* INSTRUCTIONS FOR THE TASK
Identify all lines below that hold "countertop" and collect them.

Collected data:

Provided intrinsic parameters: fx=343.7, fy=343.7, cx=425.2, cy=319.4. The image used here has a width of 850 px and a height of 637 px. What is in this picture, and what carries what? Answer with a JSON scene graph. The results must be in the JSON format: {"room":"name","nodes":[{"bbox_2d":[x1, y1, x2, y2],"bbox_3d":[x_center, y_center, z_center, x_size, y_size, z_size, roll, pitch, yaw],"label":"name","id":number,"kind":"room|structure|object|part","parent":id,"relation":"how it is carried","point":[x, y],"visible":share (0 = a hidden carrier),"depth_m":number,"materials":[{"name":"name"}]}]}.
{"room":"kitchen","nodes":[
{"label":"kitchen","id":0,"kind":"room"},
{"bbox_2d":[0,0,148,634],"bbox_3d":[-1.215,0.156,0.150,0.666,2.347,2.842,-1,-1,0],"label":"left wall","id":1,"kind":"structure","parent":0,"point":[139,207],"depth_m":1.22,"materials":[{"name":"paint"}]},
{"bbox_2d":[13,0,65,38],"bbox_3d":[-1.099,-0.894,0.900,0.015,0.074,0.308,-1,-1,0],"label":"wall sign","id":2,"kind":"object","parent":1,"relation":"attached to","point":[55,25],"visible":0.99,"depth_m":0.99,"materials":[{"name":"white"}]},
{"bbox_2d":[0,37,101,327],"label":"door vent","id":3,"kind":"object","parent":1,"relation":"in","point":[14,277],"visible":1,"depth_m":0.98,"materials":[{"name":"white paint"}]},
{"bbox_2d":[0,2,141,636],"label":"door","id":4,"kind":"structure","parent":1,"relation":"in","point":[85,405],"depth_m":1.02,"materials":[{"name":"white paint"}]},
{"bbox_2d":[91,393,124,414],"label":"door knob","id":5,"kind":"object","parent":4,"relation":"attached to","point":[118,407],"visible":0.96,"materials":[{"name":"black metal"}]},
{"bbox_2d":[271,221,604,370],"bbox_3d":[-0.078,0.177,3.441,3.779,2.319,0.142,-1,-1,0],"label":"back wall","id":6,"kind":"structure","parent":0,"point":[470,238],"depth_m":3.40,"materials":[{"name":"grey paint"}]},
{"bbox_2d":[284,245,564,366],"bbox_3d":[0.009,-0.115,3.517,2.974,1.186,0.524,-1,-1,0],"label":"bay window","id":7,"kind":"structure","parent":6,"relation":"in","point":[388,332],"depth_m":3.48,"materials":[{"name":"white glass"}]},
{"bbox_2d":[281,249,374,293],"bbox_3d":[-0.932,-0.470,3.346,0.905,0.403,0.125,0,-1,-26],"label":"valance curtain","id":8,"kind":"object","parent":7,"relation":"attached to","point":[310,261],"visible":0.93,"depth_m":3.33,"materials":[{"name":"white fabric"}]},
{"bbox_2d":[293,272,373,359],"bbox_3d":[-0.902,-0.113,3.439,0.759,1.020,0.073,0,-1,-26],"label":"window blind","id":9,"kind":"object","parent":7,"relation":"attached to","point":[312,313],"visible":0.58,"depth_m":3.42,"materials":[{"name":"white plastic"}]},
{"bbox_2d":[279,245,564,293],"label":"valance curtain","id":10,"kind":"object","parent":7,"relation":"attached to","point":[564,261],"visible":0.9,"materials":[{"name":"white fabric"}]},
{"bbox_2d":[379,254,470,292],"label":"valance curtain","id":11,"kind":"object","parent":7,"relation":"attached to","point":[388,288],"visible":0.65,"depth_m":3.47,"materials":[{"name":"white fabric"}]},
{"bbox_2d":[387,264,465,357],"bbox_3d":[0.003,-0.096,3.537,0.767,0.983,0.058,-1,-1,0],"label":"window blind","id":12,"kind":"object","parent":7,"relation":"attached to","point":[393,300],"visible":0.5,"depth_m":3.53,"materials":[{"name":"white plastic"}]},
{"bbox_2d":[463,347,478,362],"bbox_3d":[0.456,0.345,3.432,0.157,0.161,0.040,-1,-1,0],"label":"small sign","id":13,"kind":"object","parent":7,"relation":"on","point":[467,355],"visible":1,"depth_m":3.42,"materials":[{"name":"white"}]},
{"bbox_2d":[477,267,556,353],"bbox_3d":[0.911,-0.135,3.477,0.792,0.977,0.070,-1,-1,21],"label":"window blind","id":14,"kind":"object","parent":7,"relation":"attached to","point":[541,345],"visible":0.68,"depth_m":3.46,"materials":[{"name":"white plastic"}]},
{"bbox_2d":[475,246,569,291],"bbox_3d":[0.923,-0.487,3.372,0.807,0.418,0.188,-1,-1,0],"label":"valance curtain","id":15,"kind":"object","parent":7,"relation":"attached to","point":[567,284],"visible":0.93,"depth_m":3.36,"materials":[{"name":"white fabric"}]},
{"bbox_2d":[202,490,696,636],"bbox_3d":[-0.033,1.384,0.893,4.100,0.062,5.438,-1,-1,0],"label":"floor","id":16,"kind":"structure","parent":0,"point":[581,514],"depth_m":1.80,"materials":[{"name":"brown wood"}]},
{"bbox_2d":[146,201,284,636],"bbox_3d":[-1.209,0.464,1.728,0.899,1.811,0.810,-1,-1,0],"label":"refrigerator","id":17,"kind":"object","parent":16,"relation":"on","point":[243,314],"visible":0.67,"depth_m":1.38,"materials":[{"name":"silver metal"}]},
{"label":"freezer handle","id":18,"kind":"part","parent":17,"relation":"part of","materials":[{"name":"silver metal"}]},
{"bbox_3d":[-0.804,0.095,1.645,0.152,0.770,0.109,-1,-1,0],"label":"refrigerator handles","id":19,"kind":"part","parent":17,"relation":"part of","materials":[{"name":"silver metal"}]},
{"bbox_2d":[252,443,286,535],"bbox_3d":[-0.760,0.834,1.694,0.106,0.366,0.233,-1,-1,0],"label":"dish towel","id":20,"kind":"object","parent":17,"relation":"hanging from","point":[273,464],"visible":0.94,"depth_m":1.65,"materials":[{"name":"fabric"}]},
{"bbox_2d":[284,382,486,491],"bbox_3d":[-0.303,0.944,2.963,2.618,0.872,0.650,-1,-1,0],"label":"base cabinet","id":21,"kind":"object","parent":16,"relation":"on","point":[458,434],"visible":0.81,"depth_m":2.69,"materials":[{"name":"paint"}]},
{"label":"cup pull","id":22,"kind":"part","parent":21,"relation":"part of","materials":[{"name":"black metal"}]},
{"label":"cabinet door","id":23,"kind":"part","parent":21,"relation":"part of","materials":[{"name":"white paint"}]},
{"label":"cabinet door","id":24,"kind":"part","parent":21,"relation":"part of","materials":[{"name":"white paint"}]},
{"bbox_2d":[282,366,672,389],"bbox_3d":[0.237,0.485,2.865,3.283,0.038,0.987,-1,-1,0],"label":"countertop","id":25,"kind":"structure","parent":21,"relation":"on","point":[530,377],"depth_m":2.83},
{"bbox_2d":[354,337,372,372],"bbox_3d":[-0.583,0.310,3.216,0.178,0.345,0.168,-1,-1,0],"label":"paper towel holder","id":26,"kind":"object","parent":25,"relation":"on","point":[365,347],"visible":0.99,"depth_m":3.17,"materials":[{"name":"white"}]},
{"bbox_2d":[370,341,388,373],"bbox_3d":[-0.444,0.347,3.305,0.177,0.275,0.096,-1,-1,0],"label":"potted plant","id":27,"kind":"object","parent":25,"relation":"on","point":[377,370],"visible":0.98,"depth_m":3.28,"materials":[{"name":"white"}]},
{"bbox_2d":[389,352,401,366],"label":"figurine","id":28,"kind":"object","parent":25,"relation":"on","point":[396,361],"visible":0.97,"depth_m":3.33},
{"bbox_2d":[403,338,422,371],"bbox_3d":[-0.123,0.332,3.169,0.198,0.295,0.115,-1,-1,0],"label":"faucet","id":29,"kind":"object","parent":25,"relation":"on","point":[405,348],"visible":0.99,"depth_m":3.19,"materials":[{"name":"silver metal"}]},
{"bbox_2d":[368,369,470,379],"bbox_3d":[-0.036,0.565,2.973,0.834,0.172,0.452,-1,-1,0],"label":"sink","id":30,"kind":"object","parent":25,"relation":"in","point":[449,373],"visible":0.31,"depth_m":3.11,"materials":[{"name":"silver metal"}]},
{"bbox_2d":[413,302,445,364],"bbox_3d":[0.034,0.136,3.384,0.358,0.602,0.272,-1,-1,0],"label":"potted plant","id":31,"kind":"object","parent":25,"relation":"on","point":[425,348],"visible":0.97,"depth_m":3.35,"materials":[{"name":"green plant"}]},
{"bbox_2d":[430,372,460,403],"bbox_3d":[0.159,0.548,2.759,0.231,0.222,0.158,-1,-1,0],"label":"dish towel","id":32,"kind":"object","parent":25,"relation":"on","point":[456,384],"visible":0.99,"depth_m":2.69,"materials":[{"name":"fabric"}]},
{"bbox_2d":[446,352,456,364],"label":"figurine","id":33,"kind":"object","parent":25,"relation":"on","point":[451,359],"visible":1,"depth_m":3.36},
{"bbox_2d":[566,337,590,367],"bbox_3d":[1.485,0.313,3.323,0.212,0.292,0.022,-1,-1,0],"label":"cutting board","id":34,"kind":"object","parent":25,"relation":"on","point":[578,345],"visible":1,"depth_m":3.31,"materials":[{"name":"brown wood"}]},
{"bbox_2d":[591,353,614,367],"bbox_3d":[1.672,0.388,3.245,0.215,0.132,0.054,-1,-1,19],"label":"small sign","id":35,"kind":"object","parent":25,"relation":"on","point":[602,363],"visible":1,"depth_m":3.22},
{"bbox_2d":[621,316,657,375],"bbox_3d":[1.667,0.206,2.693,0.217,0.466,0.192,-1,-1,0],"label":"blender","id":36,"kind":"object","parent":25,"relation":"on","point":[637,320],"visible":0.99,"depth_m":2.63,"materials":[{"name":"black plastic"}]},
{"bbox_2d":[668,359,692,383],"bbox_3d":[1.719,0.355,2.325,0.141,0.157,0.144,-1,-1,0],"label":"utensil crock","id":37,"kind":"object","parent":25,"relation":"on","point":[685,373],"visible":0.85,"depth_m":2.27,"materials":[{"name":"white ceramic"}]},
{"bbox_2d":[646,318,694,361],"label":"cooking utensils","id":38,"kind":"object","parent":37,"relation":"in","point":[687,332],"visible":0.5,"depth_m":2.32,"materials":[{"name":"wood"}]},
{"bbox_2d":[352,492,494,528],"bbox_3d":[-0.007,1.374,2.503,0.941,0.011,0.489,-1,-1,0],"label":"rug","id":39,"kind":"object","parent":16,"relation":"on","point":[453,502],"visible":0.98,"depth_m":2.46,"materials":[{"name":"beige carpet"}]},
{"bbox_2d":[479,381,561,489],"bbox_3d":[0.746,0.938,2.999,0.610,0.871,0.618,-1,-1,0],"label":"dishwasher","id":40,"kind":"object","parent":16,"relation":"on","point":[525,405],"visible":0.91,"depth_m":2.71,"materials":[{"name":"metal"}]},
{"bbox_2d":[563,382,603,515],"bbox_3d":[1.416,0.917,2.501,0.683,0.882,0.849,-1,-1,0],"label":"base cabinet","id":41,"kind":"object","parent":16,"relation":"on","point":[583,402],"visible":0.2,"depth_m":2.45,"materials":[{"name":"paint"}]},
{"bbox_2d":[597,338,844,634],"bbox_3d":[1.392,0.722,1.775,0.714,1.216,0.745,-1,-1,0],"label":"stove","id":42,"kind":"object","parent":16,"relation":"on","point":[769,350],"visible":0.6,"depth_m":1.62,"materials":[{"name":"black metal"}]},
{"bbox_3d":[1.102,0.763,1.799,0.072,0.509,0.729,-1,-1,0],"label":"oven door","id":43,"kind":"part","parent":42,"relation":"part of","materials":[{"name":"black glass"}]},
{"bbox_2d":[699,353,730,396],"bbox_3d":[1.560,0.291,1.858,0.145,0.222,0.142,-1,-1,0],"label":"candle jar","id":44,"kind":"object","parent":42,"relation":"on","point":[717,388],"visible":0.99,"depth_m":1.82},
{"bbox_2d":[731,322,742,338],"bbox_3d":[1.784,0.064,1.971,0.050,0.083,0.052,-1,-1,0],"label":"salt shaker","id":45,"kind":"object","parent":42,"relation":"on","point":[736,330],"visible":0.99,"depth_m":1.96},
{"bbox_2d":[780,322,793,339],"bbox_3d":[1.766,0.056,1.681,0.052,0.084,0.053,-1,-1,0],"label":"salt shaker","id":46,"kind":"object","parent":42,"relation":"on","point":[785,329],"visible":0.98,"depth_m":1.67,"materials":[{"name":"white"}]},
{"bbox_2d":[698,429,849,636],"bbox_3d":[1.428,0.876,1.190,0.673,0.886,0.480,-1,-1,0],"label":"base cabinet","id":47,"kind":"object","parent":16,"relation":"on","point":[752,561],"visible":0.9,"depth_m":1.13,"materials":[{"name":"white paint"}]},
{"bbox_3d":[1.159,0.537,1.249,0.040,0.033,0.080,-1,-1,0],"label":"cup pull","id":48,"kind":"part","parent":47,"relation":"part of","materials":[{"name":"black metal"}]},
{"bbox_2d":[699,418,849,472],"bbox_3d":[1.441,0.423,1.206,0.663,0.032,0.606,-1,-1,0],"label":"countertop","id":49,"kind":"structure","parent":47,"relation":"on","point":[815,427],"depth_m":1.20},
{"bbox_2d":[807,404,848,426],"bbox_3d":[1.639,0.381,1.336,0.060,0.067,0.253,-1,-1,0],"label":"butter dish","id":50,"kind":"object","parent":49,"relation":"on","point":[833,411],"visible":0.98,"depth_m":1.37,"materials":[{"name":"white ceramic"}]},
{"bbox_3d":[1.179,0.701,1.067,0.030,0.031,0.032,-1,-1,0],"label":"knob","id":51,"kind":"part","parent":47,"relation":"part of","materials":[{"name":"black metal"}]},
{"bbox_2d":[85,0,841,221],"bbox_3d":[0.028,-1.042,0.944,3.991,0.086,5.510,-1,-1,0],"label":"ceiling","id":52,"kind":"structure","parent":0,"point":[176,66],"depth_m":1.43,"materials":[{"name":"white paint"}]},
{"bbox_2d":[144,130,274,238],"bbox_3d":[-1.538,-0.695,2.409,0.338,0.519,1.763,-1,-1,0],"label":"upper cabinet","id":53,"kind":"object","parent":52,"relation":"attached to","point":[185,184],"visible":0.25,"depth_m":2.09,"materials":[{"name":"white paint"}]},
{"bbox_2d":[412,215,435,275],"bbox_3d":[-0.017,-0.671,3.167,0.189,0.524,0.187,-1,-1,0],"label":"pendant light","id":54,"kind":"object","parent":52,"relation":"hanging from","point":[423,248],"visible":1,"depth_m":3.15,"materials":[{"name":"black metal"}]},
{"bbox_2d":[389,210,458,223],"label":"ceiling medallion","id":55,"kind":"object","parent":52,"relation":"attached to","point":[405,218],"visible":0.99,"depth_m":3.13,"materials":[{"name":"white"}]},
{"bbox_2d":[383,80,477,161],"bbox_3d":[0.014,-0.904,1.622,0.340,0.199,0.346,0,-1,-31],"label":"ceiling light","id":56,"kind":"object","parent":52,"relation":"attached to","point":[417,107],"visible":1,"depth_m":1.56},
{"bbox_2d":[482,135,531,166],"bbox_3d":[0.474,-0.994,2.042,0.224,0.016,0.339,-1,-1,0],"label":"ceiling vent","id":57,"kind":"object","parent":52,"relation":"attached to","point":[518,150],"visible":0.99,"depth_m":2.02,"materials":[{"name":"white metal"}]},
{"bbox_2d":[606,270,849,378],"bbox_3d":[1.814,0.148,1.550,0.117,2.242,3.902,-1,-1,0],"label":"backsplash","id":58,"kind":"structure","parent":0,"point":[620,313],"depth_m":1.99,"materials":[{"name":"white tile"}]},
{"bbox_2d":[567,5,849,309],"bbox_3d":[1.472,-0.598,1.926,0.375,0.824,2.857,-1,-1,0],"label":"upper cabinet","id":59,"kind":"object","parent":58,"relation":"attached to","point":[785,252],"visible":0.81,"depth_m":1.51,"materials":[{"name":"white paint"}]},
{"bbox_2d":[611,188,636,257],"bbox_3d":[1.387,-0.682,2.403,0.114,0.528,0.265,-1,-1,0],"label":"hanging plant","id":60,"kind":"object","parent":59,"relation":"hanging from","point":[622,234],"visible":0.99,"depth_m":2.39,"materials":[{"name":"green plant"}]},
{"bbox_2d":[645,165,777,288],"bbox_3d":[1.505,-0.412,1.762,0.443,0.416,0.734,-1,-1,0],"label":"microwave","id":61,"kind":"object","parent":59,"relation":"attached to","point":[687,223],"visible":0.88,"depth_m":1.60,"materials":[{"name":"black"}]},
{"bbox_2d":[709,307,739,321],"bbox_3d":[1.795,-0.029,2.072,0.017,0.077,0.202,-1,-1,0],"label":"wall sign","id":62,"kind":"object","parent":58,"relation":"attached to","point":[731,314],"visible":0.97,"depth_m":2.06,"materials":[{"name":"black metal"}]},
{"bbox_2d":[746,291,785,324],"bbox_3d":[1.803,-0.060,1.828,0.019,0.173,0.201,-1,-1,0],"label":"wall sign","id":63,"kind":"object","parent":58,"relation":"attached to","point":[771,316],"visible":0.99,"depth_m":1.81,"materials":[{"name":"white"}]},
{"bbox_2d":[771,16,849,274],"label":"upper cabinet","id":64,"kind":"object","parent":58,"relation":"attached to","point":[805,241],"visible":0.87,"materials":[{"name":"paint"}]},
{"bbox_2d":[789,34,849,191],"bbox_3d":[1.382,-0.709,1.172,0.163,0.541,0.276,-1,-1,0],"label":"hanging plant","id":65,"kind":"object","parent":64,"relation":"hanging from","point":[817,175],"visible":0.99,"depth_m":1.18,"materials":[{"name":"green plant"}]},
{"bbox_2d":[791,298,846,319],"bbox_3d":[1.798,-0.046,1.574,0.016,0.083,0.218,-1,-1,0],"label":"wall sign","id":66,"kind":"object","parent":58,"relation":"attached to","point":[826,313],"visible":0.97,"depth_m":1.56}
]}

* SOLUTION
{"bbox_2d":[282,366,672,389],"bbox_3d":[0.237,0.485,2.865,3.283,0.038,0.987,-1,-1,0],"label":"countertop","id":25,"kind":"structure","parent":21,"relation":"on","point":[530,377],"depth_m":2.83},
{"bbox_2d":[699,418,849,472],"bbox_3d":[1.441,0.423,1.206,0.663,0.032,0.606,-1,-1,0],"label":"countertop","id":49,"kind":"structure","parent":47,"relation":"on","point":[815,427],"depth_m":1.20},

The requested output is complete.